> [Texte fourni]:
◇ ◇ ◇ ◇
Le projet un peu fou consiste à extraire de la glace sur le Mont-Blanc pour la conserver dans un "congélateur naturel" en Antarctique (archives). Keystone/ALESSANDRO DELLA BELLA sda-ats

(Keystone-ATS) A 4300 mètres d’altitude, sur le Mont-Blanc, des scientifiques en tenue d’alpiniste manient la glace avec des précautions d’orfèvre. En quelques jours, ils ont prélevé plusieurs tonnes de cet “or blanc” destiné à la science du futur.

Sur le grand replat enneigé du col du Dôme, dans les Alpes françaises, les grimpeurs engagés dans l’ascension du Toit de l’Europe (4810 m) ne peuvent échapper à ce drôle de “camp de base”: trois tentes, un carottier aux airs de petit puits de pétrole et un grand dôme orange pour emballer les carottes de glace.

Sur un panneau destiné aux curieux, les scientifiques (russe, français et italiens) ont écrit: “Projet Ice memory”. Un projet un peu fou qui consiste à extraire de la glace sur le Mont-Blanc pour la conserver dans un “congélateur naturel” en Antarctique.

Car la glace, menacée par le réchauffement climatique, est une précieuse matière première pour les chercheurs. En se formant sous l’effet des chutes de neige, les glaciers emprisonnent en effet de petites bulles d’air et des impuretés, témoins de l’atmosphère d’il y a plusieurs dizaines ou centaines d’années.
◇ ◇ ◇ ◇
> [Éléments]:
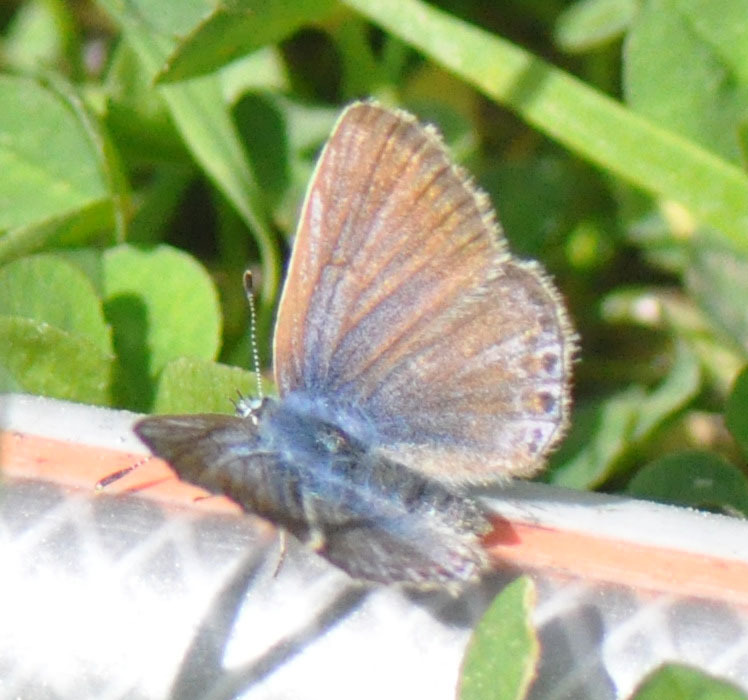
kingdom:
◇ ◇ ◇ ◇
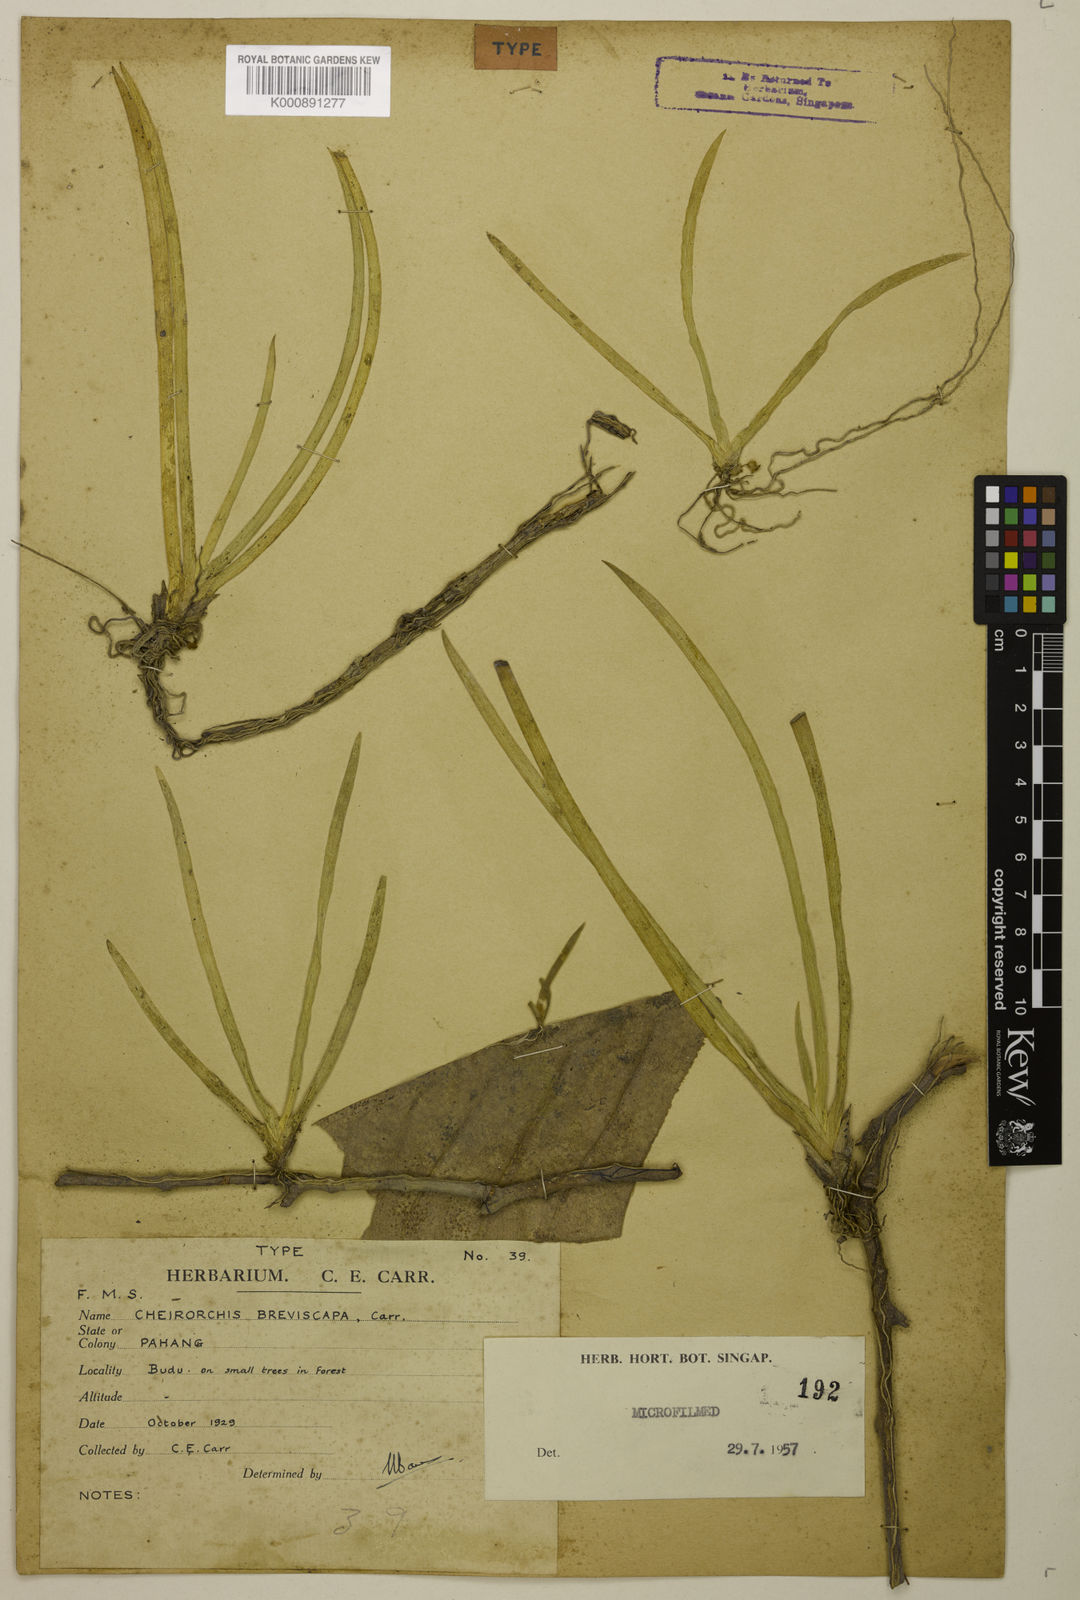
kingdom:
◇ ◇ ◇ ◇
> [Consigne écrite A]:
Énumérez tout ce qui compose le « camp de base » installé au col du Dôme, d'après l'article sur le projet Ice Memory.
> [Consigne écrite B]:
Recopiez à l'identique tout le passage de l'article sur le projet Ice Memory, depuis « (Keystone-ATS) A 4300 » jusqu'à « carottes de glace. ».
Le matériel qui précède est indépendant de l'article sur le projet Ice Memory.

> [Réponse écrite A]:
- trois tentes
- un carottier aux airs de petit puits de pétrole
- un grand dôme orange pour emballer les carottes de glace

> [Réponse écrite B]:
(Keystone-ATS) A 4300 mètres d’altitude, sur le Mont-Blanc, des scientifiques en tenue d’alpiniste manient la glace avec des précautions d’orfèvre. En quelques jours, ils ont prélevé plusieurs tonnes de cet “or blanc” destiné à la science du futur.

Sur le grand replat enneigé du col du Dôme, dans les Alpes françaises, les grimpeurs engagés dans l’ascension du Toit de l’Europe (4810 m) ne peuvent échapper à ce drôle de “camp de base”: trois tentes, un carottier aux airs de petit puits de pétrole et un grand dôme orange pour emballer les carottes de glace.